Dans Dictature affective, la documentariste Karina Marceau plonge dans un abîme d'âmes tourmentées. Cette forme de harcèlement survient après une séparation lorsqu'un des parents convainc ses enfants que l'autre est méchant. Nous en discutons avec l'auteure, dont le film est présenté en première mondiale au Festival des films du monde.

Q : Qu'est-ce qui vous a conduit à ce sujet?

R : J'ai appris en l'espace de quelques semaines que deux personnes de mon entourage élargi en ont été victimes. Puis, alors que je terminais une entrevue avec une juge de la Chambre de la jeunesse, je lui demandais quel sujet ferait l'objet d'un bon documentaire. Elle m'a parlé de la dictature affective, ce dont je n'avais jamais entendu parler. Je trouvais le sujet à la fois triste et intéressant. C'est quelque chose qui m'interpellait beaucoup. C'est aussi très délicat, car on doit identifier de réels cas de dictature affective. Il faut qu'un enfant ait totalement rejeté un de ses parents pour évoquer un tel cas.
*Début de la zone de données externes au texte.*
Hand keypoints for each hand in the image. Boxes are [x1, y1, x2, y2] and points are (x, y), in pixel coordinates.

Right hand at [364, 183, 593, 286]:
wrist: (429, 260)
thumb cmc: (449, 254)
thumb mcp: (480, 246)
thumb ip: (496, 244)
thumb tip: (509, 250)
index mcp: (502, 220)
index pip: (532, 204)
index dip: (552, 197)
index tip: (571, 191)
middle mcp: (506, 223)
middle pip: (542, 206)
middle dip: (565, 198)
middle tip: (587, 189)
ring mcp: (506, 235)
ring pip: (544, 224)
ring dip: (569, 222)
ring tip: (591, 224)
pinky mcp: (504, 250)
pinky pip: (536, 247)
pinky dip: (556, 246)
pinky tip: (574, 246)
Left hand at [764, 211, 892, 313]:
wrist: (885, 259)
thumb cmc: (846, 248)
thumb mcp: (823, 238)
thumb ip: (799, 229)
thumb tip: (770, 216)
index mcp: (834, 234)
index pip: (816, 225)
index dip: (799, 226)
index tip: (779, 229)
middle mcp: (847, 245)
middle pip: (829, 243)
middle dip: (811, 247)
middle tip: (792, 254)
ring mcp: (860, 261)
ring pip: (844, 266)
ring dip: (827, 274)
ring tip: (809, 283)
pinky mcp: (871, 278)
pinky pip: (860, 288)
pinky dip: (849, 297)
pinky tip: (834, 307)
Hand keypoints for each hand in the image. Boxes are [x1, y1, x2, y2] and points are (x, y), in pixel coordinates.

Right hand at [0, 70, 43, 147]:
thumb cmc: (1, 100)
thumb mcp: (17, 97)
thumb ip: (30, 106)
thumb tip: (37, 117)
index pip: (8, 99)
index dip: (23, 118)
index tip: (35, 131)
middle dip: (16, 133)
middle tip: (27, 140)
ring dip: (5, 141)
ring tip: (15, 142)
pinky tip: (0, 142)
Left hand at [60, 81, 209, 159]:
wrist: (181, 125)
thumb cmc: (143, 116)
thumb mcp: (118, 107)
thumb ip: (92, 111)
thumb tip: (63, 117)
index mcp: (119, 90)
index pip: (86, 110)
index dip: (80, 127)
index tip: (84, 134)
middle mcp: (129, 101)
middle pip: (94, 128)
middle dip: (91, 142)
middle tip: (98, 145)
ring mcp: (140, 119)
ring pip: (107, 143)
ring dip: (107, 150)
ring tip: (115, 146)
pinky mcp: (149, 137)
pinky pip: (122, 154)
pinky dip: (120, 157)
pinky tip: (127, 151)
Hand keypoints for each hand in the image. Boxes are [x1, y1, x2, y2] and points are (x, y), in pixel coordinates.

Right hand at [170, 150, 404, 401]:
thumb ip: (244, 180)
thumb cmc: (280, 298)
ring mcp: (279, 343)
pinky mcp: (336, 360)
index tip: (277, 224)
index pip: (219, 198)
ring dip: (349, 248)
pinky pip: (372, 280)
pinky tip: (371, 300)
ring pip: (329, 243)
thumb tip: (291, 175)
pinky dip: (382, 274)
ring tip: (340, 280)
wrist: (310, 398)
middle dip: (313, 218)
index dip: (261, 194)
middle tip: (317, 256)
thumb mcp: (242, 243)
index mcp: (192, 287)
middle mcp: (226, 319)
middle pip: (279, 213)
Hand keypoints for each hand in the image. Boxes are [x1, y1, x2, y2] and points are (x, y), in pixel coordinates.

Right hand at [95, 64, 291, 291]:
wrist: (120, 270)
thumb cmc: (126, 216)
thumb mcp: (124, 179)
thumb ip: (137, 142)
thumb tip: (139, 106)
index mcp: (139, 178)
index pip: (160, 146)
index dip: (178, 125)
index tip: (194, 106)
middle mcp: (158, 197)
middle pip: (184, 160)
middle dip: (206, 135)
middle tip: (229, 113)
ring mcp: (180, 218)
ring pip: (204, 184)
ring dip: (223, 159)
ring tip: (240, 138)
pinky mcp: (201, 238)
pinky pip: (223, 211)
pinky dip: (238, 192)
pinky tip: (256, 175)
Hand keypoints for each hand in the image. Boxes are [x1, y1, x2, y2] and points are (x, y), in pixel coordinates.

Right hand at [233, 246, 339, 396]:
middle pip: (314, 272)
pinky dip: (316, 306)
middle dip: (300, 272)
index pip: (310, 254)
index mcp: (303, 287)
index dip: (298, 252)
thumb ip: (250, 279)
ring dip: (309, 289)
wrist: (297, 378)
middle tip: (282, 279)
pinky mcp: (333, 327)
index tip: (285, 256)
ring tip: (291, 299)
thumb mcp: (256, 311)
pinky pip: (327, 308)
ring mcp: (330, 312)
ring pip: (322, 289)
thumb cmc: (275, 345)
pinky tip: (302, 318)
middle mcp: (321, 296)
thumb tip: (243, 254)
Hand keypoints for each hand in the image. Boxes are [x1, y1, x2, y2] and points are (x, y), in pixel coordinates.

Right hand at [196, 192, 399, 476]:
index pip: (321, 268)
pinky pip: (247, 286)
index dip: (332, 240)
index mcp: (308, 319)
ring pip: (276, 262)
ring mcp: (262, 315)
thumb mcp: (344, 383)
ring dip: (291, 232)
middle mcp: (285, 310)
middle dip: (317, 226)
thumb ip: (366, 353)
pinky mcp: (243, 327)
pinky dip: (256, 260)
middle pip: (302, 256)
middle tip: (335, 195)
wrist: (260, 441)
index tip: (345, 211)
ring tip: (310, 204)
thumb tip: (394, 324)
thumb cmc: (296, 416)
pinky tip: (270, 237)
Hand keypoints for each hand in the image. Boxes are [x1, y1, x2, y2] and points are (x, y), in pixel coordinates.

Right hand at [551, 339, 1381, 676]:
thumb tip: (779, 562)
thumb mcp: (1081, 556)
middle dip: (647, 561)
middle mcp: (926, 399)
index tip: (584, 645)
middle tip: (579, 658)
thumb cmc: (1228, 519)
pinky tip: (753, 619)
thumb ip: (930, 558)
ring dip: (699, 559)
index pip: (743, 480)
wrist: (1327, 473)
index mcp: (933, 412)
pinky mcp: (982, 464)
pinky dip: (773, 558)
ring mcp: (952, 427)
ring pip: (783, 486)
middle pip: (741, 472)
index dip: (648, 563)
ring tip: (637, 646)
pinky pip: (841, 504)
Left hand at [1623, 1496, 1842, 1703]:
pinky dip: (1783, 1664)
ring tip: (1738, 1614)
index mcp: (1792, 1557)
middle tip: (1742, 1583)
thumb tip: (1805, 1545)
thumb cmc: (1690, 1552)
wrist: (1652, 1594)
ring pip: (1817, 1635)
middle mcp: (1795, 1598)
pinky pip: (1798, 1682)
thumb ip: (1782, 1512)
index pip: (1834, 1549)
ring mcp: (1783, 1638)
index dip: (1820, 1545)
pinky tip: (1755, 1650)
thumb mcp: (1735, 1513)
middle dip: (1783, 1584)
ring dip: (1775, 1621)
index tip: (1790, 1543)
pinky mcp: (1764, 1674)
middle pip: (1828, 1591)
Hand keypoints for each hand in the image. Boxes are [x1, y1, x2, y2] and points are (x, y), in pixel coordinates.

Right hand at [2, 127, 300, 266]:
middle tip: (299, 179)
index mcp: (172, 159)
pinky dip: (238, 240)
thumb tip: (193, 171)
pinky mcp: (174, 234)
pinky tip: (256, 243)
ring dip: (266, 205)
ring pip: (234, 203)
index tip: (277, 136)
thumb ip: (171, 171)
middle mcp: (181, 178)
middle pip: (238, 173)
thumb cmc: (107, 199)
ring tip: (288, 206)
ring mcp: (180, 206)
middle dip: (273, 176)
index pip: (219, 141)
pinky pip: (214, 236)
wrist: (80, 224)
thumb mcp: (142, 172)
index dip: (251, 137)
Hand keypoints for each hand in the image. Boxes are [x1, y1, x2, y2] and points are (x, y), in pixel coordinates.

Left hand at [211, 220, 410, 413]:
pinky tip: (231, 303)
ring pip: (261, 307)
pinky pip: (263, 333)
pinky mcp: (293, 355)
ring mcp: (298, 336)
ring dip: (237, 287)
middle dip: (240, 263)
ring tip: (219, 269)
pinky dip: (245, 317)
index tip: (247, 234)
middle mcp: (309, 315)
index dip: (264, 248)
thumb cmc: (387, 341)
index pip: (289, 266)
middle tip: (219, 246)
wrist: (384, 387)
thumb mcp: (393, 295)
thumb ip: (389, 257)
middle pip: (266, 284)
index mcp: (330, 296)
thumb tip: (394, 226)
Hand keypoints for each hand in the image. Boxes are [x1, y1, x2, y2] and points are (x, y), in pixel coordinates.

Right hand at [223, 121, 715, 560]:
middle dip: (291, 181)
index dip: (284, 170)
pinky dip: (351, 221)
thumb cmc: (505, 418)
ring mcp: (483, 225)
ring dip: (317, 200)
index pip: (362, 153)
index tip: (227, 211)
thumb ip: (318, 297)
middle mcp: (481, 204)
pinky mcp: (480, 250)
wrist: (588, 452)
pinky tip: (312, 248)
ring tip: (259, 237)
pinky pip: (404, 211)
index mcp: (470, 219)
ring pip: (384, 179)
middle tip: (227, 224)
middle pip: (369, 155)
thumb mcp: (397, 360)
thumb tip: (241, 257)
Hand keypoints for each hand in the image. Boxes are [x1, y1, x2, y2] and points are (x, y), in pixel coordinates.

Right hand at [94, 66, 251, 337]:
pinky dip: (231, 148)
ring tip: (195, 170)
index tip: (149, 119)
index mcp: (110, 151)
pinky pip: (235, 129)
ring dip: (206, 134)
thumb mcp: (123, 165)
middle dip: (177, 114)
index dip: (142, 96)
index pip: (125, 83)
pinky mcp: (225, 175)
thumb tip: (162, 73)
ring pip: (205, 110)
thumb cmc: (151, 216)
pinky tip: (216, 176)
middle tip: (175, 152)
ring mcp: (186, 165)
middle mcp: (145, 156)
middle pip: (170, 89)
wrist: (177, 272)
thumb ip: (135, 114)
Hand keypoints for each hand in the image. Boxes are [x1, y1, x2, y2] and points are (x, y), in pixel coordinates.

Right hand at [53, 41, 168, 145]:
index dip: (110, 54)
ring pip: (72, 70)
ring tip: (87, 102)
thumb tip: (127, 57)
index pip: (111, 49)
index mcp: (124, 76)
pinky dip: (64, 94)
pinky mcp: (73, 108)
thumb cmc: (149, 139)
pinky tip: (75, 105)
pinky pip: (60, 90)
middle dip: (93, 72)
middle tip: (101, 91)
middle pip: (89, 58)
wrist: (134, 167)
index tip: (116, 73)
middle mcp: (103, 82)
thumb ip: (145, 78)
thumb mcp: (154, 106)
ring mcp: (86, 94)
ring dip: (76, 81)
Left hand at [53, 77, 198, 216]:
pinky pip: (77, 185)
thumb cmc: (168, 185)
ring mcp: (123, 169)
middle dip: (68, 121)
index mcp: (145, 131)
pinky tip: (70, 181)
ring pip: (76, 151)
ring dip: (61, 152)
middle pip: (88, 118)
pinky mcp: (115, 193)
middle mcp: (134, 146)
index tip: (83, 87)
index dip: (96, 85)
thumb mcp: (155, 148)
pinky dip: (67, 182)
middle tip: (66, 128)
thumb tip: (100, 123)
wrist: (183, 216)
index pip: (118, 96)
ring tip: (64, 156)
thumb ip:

Q : Avez-vous eu beaucoup de difficulté à convaincre des gens de parler?

R : Oui, il a fallu que je fasse de nombreuses démarches. D'autant plus que je voulais des gens qui parlent ouvertement à la caméra. Je ne voulais pas de visages brouillés. Ça me paraissait un peu facile. Et pour le spectateur, il est plus attachant de voir des personnes à visage découvert. Dans le cas des deux filles de Luc (NDLR: un des interviewés du film dont les filles ont subi la dictature affective de leur mère), il m'a fallu un an de démarches pour gagner leur confiance.

Q : Un des experts du film affirme que, dans la majorité des cas, la personne aliénante n'a pas le sentiment de mal agir...

R : En effet, les personnes aliénantes sont convaincues dans leur for intérieur que l'autre est mauvais. Ce parent a une vision totalement négative de l'autre. Sa réaction est de vouloir protéger ses enfants de l'ex-conjoint qu'il croit être mauvais.

Q : Vous coréalisez le film avec la cinéaste Louise Archambault qui signe une partie fictive (avec les comédiens Marie Turgeon, Robert Naylor et Réal Bossé). Pourquoi avoir intégré ce segment?

R : Comme dit le dicton: on ne veut pas le savoir, on veut le voir! Je voulais rendre mon propos vivant. Je voulais qu'on entre dans l'univers d'une famille où règne une dictature affective. C'était important de le faire afin que le spectateur soit plus sensibilisé.

Q : Existe-t-il un lien entre tous les personnages?

R : La souffrance. Tout le monde souffre dans cette situation. La personne qui aliène, la personne aliénée et les enfants. C'est pour cela que je devais éviter le piège du film manichéen. Il fallait trouver le bon ton, sans faire un show de boucane. Il y avait un gros travail à faire sur cet aspect.

Q : Quelle place occupe ce film dans votre travail de documentariste?

R : C'est un pas supplémentaire dans ma carrière. Je suis heureuse d'avoir incorporé des éléments de fiction, car je suis attirée par ce genre. J'ai l'impression que ce documentaire est mon projet le plus achevé, où j'ai fait appel à toutes mes cordes (journaliste, recherchiste, etc.) pour le réaliser.

* * * * *

Le prochain projet de documentaire de Karina Marceau s'intitule Les survivantes. Il porte sur un groupe d'une dizaine de femmes dont les enfants ont été assassinés par leur ex-conjoint. Ces femmes ont volontairement décidé de se réunir dans un chalet en présence de la cinéaste. «Elles vont parler de ce qu'elles ont vécu, mais aussi de l'après. Elles sont à des étapes différentes de deuil. Je sens chez elles un besoin de témoigner.»

___________________________________________________________________________

Dictature affective, de Karina Marceau, est présenté au FFM les 26 août à 19h, 28 août à 14h40 et 29 août à 17h10 au Quartier latin, puis le 3 décembre à 21h sur Télé-Québec et sur TFO au printemps 2013.